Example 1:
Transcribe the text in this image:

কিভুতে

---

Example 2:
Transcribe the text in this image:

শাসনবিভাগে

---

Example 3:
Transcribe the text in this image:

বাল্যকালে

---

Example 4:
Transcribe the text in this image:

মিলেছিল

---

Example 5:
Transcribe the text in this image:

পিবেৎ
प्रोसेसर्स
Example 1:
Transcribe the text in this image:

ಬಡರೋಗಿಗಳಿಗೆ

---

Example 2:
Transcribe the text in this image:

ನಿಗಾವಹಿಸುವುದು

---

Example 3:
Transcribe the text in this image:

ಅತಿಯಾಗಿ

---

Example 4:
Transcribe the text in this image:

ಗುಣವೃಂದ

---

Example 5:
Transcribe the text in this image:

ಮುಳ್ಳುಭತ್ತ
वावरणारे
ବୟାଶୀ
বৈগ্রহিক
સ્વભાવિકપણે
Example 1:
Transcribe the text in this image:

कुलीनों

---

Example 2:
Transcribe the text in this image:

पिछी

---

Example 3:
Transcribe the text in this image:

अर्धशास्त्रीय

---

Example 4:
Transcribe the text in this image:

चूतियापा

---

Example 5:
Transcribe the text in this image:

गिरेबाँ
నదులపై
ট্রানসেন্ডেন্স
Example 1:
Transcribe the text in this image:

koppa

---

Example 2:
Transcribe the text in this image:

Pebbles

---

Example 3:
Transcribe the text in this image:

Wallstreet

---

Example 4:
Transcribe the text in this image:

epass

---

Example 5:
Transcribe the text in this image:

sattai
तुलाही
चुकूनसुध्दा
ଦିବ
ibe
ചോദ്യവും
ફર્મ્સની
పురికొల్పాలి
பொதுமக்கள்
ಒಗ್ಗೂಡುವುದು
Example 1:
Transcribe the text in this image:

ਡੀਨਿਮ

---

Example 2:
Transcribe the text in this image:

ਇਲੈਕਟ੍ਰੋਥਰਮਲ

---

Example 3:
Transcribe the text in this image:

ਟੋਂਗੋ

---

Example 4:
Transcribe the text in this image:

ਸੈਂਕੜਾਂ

### [Your task]
Copy out every word in the material above, character for character.

### [Task solution]
Example 1:
Transcribe the text in this image:

কিভুতে

---

Example 2:
Transcribe the text in this image:

শাসনবিভাগে

---

Example 3:
Transcribe the text in this image:

বাল্যকালে

---

Example 4:
Transcribe the text in this image:

মিলেছিল

---

Example 5:
Transcribe the text in this image:

পিবেৎ
प्रोसेसर्स
Example 1:
Transcribe the text in this image:

ಬಡರೋಗಿಗಳಿಗೆ

---

Example 2:
Transcribe the text in this image:

ನಿಗಾವಹಿಸುವುದು

---

Example 3:
Transcribe the text in this image:

ಅತಿಯಾಗಿ

---

Example 4:
Transcribe the text in this image:

ಗುಣವೃಂದ

---

Example 5:
Transcribe the text in this image:

ಮುಳ್ಳುಭತ್ತ
वावरणारे
ବୟାଶୀ
বৈগ্রহিক
સ્વભાવિકપણે
Example 1:
Transcribe the text in this image:

कुलीनों

---

Example 2:
Transcribe the text in this image:

पिछी

---

Example 3:
Transcribe the text in this image:

अर्धशास्त्रीय

---

Example 4:
Transcribe the text in this image:

चूतियापा

---

Example 5:
Transcribe the text in this image:

गिरेबाँ
నదులపై
ট্রানসেন্ডেন্স
Example 1:
Transcribe the text in this image:

koppa

---

Example 2:
Transcribe the text in this image:

Pebbles

---

Example 3:
Transcribe the text in this image:

Wallstreet

---

Example 4:
Transcribe the text in this image:

epass

---

Example 5:
Transcribe the text in this image:

sattai
तुलाही
चुकूनसुध्दा
ଦିବ
ibe
ചോദ്യവും
ફર્મ્સની
పురికొల్పాలి
பொதுமக்கள்
ಒಗ್ಗೂಡುವುದು
Example 1:
Transcribe the text in this image:

ਡੀਨਿਮ

---

Example 2:
Transcribe the text in this image:

ਇਲੈਕਟ੍ਰੋਥਰਮਲ

---

Example 3:
Transcribe the text in this image:

ਟੋਂਗੋ

---

Example 4:
Transcribe the text in this image:

ਸੈਂਕੜਾਂ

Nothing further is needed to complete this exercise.